The SG’s reliance upon Nantahala Power & Light Co. v. Thornburg, 476 U.S. 953 (1986) and Mississippi Power & Light v. Mississippi, 487 U.S. 354 (1988) to support the notion that exercise of federal wholesale electric regulatory authority in some instances necessarily affects state retail regulation, is likewise subject to question. In both of those precedents, FERC’s determination of reasonableness of contracts affecting wholesale rates was held to be binding on state regulation through federal preemption. The price at which DR is sold in wholesale electric markets is arguably distinguishable because there is no federal preemption involved. States have plenary authority to regulate retail rates, including the authority to achieve their own policy goals in the structure of retail rates. Arguably, states might have the authority to prohibit or limit certain forms of DR on grounds of interference with state policy goals (as acknowledged by the SG Brief at 43), but if states permitted retail customers purchasing electricity subject to their regulation to engage in DR at the retail level, they would be hard pressed to justify prohibiting a decision by a customer to sell such DR into a wholesale market. In that instance, where DR (i.e. a decision to forego consumption of a certain quantity of electricity) is apparently a right exercisable by the retail customer, presumably that customer could decide to monetize the right in wholesale electric markets rather than retail markets.

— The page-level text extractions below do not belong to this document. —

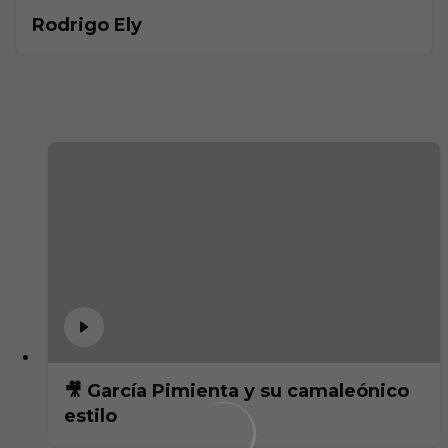
Rodrigo Ely
🎥 García Pimienta y su camaleónico
estilo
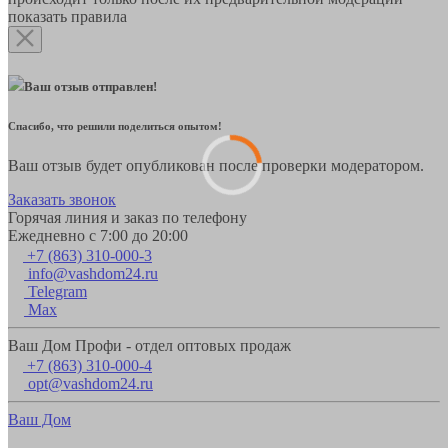
показать правила
Ваш отзыв отправлен!
Спасибо, что решили поделиться опытом!
Ваш отзыв будет опубликован после проверки модератором.
Заказать звонок
Горячая линия и заказ по телефону
Ежедневно с 7:00 до 20:00
+7 (863) 310-000-3
info@vashdom24.ru
Telegram
Max
Ваш Дом Профи - отдел оптовых продаж
+7 (863) 310-000-4
opt@vashdom24.ru
Ваш Дом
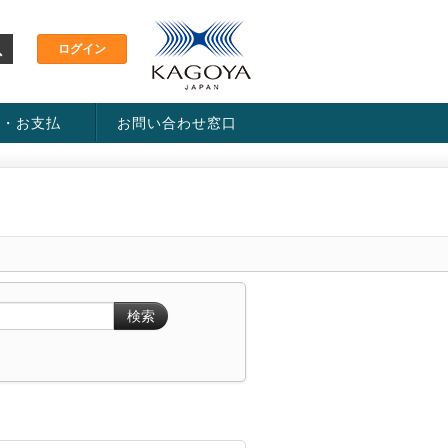
金・お支払
お問い合わせ窓口
ス・料金一覧表
い方法
検索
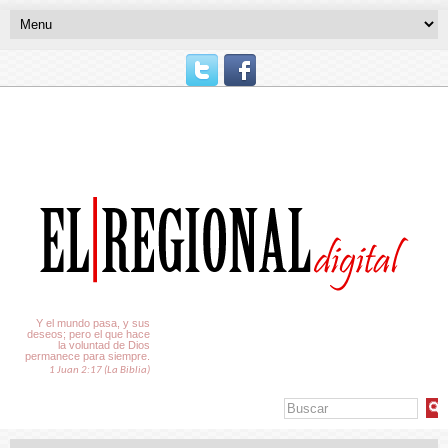
El Tiempo
Y el mundo pasa, y sus
deseos; pero el que hace
la voluntad de Dios
permanece para siempre.
1 Juan 2:17 (La Biblia)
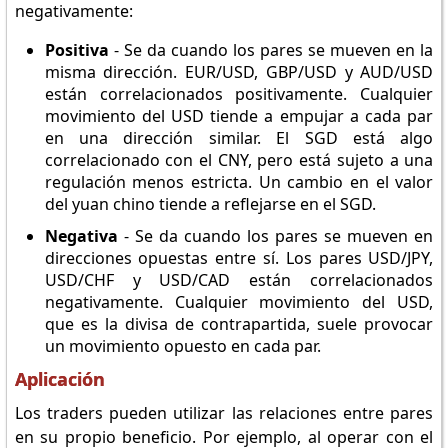
negativamente:
Positiva
- Se da cuando los pares se mueven en la
misma dirección. EUR/USD, GBP/USD y AUD/USD
están correlacionados positivamente. Cualquier
movimiento del USD tiende a empujar a cada par
en una dirección similar. El SGD está algo
correlacionado con el CNY, pero está sujeto a una
regulación menos estricta. Un cambio en el valor
del yuan chino tiende a reflejarse en el SGD.
Negativa
- Se da cuando los pares se mueven en
direcciones opuestas entre sí. Los pares USD/JPY,
USD/CHF y USD/CAD están correlacionados
negativamente. Cualquier movimiento del USD,
que es la divisa de contrapartida, suele provocar
un movimiento opuesto en cada par.
Aplicación
Los traders pueden utilizar las relaciones entre pares
en su propio beneficio. Por ejemplo, al operar con el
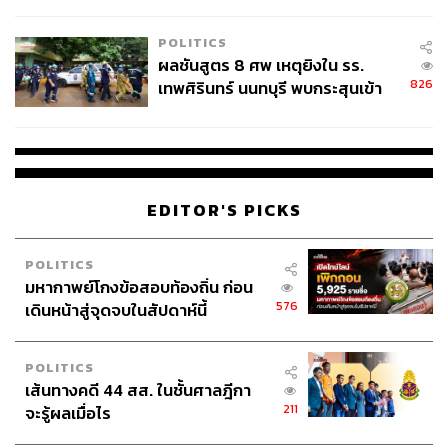
ชั่วคราว หลังเหตุใช้อาวุธปืนภายใน
โรงเรียนคลี่คลาย
POLITICS
ผลชันสูตร 8 ศพ เหตุยิงใน รร.
826
เทพศิรินทร์ นนทบุรี พบกระสุนเข้า
จุดสำคัญ ‘ศีรษะ-หน้าอก’ ครูถูกยิง
4 นัด จากระยะไกล
EDITOR'S PICKS
POLITICS
มหากาพย์โกงข้อสอบท้องถิ่น ก่อน
576
เดินหน้าสู่จุดจบในสัปดาห์นี้
POLITICS
เส้นทางคดี 44 สส. ในชั้นศาลฎีกา
211
จะรู้ผลเมื่อไร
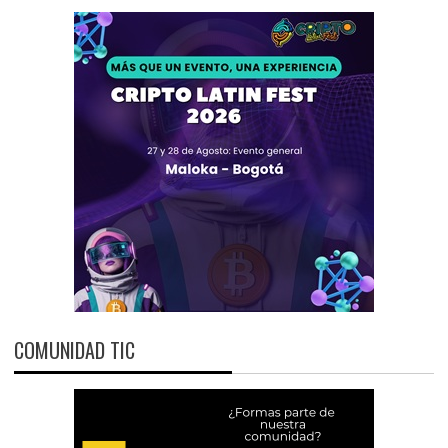
COMUNIDAD TIC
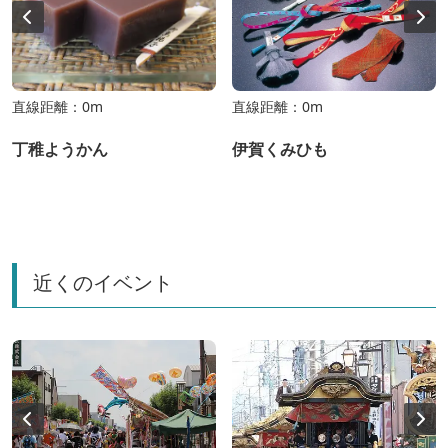
直線距離：0m
直線距離：0m
丁稚ようかん
伊賀くみひも
近くのイベント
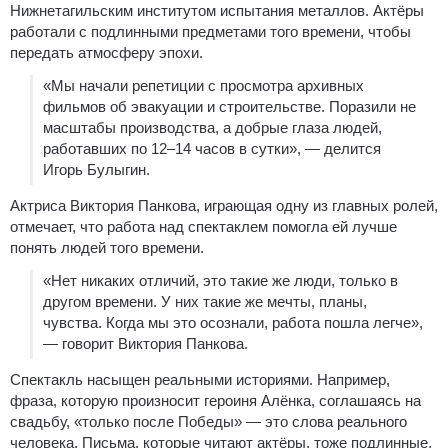
Нижнетагильским институтом испытания металлов. Актёры
работали с подлинными предметами того времени, чтобы
передать атмосферу эпохи.
«Мы начали репетиции с просмотра архивных
фильмов об эвакуации и строительстве. Поразили не
масштабы производства, а добрые глаза людей,
работавших по 12–14 часов в сутки», — делится
Игорь Булыгин.
Актриса Виктория Панкова, играющая одну из главных ролей,
отмечает, что работа над спектаклем помогла ей лучше
понять людей того времени.
«Нет никаких отличий, это такие же люди, только в
другом времени. У них такие же мечты, планы,
чувства. Когда мы это осознали, работа пошла легче»,
— говорит Виктория Панкова.
Спектакль насыщен реальными историями. Например,
фраза, которую произносит героиня Алёнка, соглашаясь на
свадьбу, «только после Победы» — это слова реального
человека. Письма, которые читают актёры, тоже подлинные.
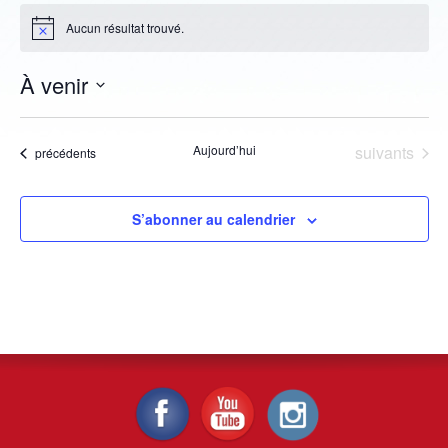
Aucun résultat trouvé.
Notice
À venir
Sélectionnez
une
Évènements
Aujourd’hui
suivants
date.
Évènements
précédents
S’abonner au calendrier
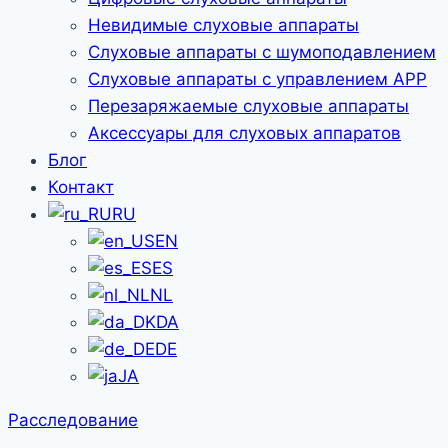
Невидимые слуховые аппараты
Слуховые аппараты с шумоподавлением
Слуховые аппараты с управлением APP
Перезаряжаемые слуховые аппараты
Аксессуары для слуховых аппаратов
Блог
Контакт
RU
EN
ES
NL
DA
DE
JA
Расследование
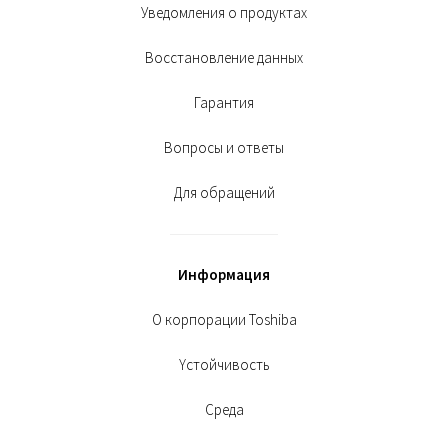
Уведомления о продуктах
Восстановление данных
Гарантия
Вопросы и ответы
Для обращений
Информация
О корпорации Toshiba
Yстойчивость
Среда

And it would not be a jurisdictional stretch to say that the FPA jurisdiction attaches to the decision to sell the DR in a FERC-regulated market, not to the DR itself, because of the effect on that market.

How the generating interests participating the U.S. Supreme Court will respond to these arguments will be known once they submit their own briefs, now due August 29, 2015. Reply briefs by petitioners are due September 28, 2015.